To do: Pick out every line in the records below that contains the word "this", and copy each one. Uppercase and lowercase letters must match.

Records to use:
────────

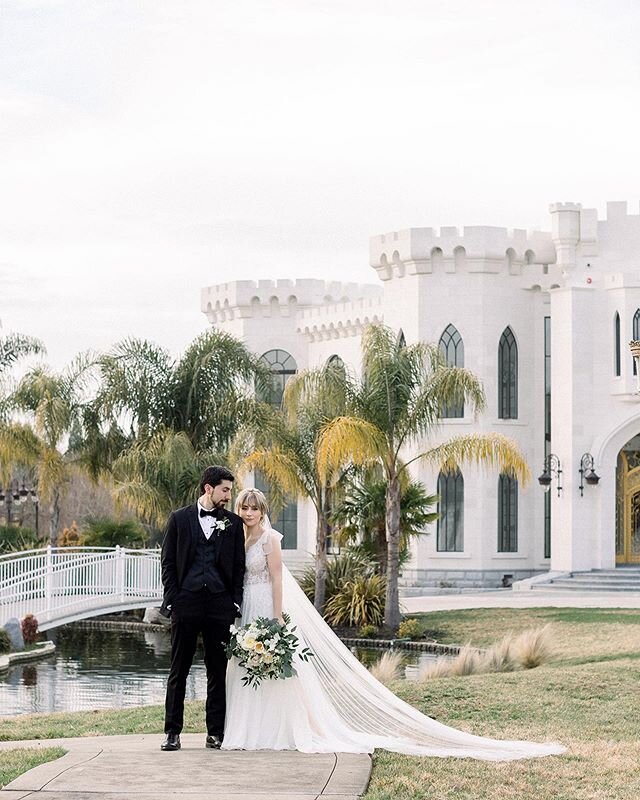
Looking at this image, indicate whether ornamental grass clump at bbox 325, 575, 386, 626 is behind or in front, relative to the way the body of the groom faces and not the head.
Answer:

────────

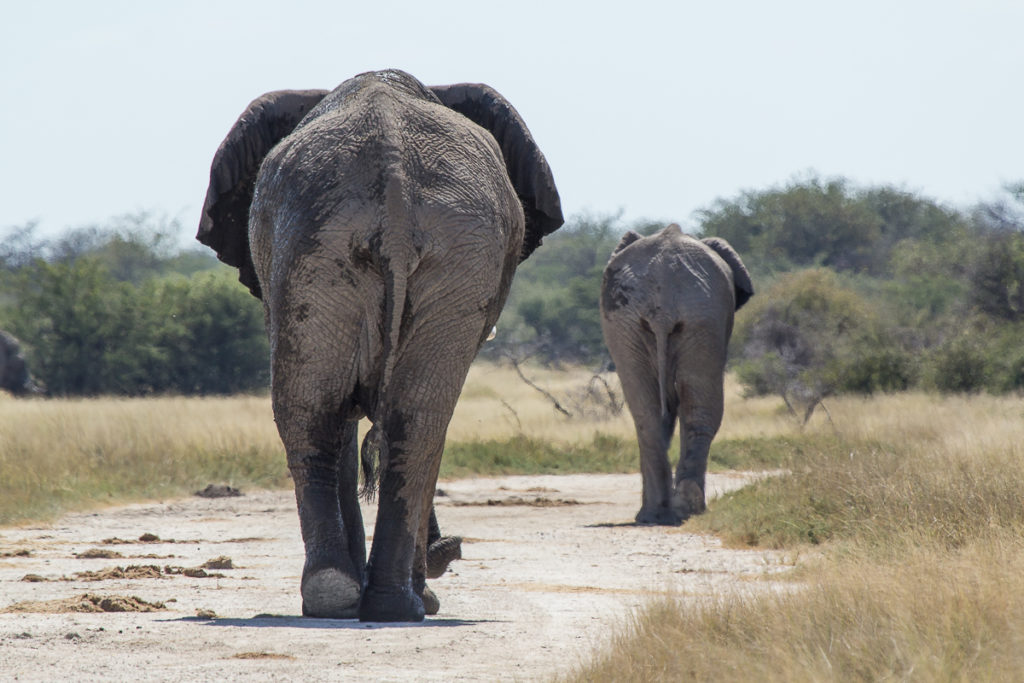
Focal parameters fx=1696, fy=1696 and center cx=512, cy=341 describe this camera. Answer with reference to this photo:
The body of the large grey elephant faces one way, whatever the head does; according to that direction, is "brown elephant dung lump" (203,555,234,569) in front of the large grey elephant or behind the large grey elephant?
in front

────────

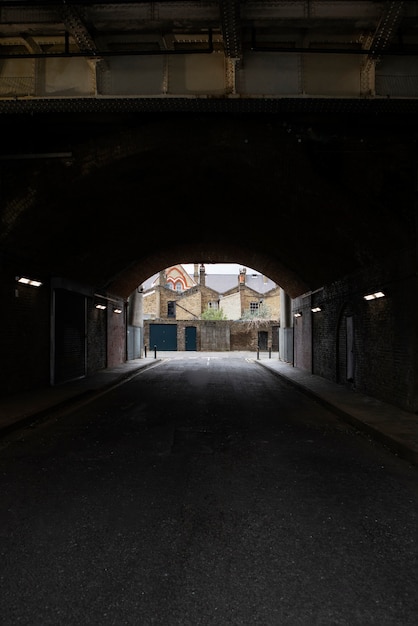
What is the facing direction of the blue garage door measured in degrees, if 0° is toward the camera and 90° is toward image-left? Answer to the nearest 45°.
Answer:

────────

Response:
Looking at this image, indicate whether ornamental grass clump at bbox 325, 575, 386, 626 is behind or in front, relative to the way the body of the groom faces and not the head.
Focal parameters fx=1696, fy=1696 and center cx=512, cy=341 describe this camera. Answer with reference to this photo:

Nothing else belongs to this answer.